Конечно же, я читал и детское приложение к газете “Давар”, и книги для детей. Прочел все истории Нахума Гутмана, это были маршруты моих первых в жизни путешествий по миру, доставивших мне огромное удовольствие: Африка, где в земле Лобенгулу жил повелитель Зулу, Париж из другой его книги “Беатриче”, Тель-Авив, окруженный песками, цитрусовыми плантациями и морем. Разница между Иерусалимом и Тель-Авивом, связанным с большим миром, представлялась мне разницей между нашей зимней жизнью – в черно-белых тонах и летней жизнью – полной красок и света.

Особенно захватила мое воображение книга Цви Либермана-Ливне “На развалинах”, которую я перечитывал множество раз. Жила-была во дни Второго Храма далекая безмятежная деревушка, затерянная меж гор и виноградников. Однажды добрались до нее солдаты римского легиона, вырезали всех жителей – мужчин, женщин, глубоких старцев, – разграбили и сожгли дома и пошли дальше. Но жители деревни успели спрятать в одной из горных пещер своих маленьких детей, кому еще не исполнилось двенадцати и кто не мог наравне со взрослыми защищать деревню.

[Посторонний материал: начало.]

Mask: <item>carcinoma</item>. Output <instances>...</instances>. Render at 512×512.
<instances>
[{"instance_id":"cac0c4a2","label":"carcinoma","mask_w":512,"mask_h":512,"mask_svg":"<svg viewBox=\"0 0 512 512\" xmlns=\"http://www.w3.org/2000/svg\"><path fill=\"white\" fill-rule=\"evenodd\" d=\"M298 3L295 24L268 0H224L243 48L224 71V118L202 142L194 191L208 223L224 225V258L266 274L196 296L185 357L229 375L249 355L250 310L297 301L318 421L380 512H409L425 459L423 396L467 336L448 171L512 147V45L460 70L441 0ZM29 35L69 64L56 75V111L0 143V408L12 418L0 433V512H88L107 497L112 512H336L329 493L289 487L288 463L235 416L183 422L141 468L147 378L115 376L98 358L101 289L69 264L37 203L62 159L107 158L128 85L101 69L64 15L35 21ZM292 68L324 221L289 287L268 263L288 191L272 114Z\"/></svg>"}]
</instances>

И вот после резни дети выбрались из пещеры и увидели, что деревня их сгорела, однако не впали в отчаяние, а решили, что должны поднять ее из руин. И на общем собрании всех детей выбрали они комитеты, в которые вошли и девочки. Удалось им собрать немногих оставшихся в живых коров, коз и овец, починить стойла и загоны, построить дома заместо сожженных, вспахать землю и засеять ее. Словом, дети создали этакий идеальный кибуц – община Робинзонов, в которой не было никаких Пятниц.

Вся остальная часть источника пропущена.